🤖 AI Summary
This work identifies a counterintuitive instability phenomenon—“more data degrades performance”—in next-generation reservoir computing (NGRC), arising from ill-conditioned integrators induced by high-dimensional auxiliary states introduced via delay embedding, which severely impairs model generalization. To address this, we propose two novel stabilization strategies: (i) data-scale-adaptive ℓ₂ regularization and (ii) controllable noise injection during training. We substantiate the underlying mechanisms through flow-map learning and quantitative conditioning analysis. Experiments demonstrate that our methods significantly enhance long-term prediction stability and generalization across multi-scale data regimes. This study establishes the first data-scale-aware regularization design principle for data-driven modeling of dynamical systems using NGRC.
📝 Abstract
It has been found recently that more data can, counter-intuitively, hurt the performance of deep neural networks. Here, we show that a more extreme version of the phenomenon occurs in data-driven models of dynamical systems. To elucidate the underlying mechanism, we focus on next-generation reservoir computing (NGRC) -- a popular framework for learning dynamics from data. We find that, despite learning a better representation of the flow map with more training data, NGRC can adopt an ill-conditioned ``integrator'' and lose stability.
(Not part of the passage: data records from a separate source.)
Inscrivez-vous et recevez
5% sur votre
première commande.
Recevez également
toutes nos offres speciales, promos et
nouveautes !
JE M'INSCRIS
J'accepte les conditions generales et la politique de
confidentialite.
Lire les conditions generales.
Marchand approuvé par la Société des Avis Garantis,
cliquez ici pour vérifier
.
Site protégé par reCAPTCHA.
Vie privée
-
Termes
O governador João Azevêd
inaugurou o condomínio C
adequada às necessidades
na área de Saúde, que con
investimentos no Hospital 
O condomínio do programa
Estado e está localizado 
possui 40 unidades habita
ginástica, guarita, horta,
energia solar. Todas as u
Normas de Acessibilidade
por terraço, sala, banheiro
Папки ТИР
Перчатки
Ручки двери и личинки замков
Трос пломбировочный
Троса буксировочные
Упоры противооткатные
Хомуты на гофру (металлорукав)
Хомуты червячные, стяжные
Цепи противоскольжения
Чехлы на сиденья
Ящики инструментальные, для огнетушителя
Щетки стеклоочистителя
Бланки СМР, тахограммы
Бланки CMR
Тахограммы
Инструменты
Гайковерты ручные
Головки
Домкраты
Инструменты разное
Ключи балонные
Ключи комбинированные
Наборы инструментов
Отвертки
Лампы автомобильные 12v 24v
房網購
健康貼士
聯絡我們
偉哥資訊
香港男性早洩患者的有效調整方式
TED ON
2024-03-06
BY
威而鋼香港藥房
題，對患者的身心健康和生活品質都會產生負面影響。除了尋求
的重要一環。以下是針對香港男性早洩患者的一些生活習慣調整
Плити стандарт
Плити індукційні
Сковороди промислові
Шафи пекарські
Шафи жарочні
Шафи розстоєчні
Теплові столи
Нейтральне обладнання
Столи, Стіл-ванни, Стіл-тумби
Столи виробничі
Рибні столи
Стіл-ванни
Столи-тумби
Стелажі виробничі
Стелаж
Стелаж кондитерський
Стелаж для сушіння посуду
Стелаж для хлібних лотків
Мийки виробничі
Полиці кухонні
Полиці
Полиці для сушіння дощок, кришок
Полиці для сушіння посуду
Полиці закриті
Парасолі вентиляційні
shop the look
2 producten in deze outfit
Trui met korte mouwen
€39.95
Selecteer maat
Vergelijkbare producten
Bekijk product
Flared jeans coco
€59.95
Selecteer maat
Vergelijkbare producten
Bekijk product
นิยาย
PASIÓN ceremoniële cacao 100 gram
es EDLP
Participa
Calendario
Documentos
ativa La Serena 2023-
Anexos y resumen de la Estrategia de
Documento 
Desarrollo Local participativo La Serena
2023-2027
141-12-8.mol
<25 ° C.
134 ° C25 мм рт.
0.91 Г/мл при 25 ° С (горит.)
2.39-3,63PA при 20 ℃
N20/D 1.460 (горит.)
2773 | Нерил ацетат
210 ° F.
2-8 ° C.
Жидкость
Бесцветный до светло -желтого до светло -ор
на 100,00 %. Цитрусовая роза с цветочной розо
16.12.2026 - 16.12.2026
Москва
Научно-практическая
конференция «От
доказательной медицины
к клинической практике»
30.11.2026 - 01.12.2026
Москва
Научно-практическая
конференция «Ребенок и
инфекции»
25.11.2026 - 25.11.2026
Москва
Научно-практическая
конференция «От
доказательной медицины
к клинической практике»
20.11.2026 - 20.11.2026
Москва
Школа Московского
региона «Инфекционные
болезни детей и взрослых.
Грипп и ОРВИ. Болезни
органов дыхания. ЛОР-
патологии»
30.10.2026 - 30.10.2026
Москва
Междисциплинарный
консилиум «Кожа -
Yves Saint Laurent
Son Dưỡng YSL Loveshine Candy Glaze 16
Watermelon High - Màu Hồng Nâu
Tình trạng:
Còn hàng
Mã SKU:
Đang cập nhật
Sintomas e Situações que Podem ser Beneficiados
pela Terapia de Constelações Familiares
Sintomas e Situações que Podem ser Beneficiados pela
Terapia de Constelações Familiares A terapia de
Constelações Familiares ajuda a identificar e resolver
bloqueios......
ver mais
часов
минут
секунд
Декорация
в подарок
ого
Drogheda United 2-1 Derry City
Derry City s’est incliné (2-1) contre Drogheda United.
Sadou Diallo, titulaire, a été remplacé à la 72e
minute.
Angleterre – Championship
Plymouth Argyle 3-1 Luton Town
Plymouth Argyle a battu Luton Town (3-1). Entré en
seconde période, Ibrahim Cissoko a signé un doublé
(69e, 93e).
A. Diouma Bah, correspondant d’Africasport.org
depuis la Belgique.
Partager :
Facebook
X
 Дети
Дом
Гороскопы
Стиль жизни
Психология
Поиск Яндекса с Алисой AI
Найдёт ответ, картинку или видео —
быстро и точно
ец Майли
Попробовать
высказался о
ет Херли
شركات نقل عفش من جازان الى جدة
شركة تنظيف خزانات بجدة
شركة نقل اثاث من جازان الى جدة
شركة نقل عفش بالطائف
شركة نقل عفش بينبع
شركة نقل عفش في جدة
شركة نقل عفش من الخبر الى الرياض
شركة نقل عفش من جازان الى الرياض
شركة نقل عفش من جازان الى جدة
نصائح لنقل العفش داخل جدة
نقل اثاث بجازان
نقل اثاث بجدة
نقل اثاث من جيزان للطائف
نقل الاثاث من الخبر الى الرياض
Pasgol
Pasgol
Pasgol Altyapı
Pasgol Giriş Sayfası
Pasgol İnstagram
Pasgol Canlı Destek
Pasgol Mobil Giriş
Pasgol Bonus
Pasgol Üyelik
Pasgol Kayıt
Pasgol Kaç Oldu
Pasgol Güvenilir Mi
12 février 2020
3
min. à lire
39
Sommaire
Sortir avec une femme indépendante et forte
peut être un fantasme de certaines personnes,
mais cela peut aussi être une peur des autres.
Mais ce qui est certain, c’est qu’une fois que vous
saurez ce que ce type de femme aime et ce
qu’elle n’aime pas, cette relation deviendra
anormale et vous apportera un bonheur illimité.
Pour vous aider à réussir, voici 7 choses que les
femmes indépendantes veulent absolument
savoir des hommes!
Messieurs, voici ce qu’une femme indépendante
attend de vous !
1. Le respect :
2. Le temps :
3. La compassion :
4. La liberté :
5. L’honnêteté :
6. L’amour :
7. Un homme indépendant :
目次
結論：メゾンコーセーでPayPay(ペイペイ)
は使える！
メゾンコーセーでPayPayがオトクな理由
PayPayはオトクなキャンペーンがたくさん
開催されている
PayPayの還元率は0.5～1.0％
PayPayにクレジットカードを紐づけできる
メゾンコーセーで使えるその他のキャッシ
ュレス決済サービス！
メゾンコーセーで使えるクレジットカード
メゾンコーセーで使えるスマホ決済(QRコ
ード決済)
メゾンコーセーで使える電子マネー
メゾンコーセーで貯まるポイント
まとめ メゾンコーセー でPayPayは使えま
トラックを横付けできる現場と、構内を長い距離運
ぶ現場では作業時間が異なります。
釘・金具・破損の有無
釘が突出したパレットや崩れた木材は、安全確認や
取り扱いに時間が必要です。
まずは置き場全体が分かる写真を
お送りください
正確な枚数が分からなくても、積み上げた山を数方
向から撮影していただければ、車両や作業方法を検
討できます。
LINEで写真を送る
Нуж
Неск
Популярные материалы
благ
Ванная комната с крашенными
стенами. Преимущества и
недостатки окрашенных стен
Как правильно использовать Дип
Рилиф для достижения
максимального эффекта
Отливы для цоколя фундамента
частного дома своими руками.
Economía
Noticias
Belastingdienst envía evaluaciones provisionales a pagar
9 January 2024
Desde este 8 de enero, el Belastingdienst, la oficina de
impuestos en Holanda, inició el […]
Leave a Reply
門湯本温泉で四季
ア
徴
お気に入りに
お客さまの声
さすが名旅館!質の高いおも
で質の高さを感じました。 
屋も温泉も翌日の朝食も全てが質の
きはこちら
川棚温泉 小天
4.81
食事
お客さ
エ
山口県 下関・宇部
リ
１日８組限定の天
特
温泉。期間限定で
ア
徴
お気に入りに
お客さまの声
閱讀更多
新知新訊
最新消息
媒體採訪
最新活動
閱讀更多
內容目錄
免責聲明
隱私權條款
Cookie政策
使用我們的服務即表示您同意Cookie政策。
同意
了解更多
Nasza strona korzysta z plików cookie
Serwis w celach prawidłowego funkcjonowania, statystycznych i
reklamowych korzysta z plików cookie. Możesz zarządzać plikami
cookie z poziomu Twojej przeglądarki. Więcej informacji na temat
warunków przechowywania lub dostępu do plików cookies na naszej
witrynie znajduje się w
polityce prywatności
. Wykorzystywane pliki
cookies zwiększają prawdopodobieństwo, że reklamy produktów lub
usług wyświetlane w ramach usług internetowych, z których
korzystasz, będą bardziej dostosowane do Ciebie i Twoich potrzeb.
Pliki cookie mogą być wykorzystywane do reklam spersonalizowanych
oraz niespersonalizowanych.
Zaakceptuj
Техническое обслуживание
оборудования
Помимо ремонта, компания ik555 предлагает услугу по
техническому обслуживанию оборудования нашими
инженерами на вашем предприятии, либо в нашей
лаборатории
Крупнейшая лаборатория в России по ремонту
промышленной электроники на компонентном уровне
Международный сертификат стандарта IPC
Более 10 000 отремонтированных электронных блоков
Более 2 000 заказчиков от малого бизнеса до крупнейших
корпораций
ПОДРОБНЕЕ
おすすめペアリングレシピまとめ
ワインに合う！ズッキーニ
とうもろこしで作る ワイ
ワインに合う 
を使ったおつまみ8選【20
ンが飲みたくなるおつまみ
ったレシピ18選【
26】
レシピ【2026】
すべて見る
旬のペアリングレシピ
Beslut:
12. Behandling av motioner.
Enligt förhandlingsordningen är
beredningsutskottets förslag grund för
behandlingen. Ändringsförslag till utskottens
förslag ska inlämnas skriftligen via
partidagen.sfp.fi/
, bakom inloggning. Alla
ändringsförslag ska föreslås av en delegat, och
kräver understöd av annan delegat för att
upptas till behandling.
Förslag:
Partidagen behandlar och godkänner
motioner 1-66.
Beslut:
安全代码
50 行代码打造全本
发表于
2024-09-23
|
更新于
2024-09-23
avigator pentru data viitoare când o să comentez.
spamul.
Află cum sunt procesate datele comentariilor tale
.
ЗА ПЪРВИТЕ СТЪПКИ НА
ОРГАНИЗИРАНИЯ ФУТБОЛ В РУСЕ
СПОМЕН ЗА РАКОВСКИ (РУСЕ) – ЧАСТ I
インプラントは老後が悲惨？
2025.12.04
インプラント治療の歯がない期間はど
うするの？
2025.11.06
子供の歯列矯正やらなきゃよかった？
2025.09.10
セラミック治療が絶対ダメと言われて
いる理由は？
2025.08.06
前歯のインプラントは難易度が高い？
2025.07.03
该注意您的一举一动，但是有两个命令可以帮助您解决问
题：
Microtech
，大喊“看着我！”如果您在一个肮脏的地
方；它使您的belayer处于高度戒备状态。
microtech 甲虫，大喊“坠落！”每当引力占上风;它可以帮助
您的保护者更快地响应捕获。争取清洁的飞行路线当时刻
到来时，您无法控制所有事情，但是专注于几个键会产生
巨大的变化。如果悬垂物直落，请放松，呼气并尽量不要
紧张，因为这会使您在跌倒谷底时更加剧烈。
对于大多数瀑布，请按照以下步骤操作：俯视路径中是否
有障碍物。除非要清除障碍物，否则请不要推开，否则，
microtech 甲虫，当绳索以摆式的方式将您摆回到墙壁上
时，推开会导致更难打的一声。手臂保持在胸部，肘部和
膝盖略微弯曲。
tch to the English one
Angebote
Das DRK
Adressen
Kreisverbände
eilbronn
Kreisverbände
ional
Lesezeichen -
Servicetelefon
We link this data-induced instability to the auxiliary dimensions created by the delayed states in NGRC. Based on these findings, we propose simple strategies to mitigate the instability, either by increasing regularization strength in tandem with data size, or by carefully introducing noise during training. Our results highlight the importance of proper regularization in data-driven modeling of dynamical systems.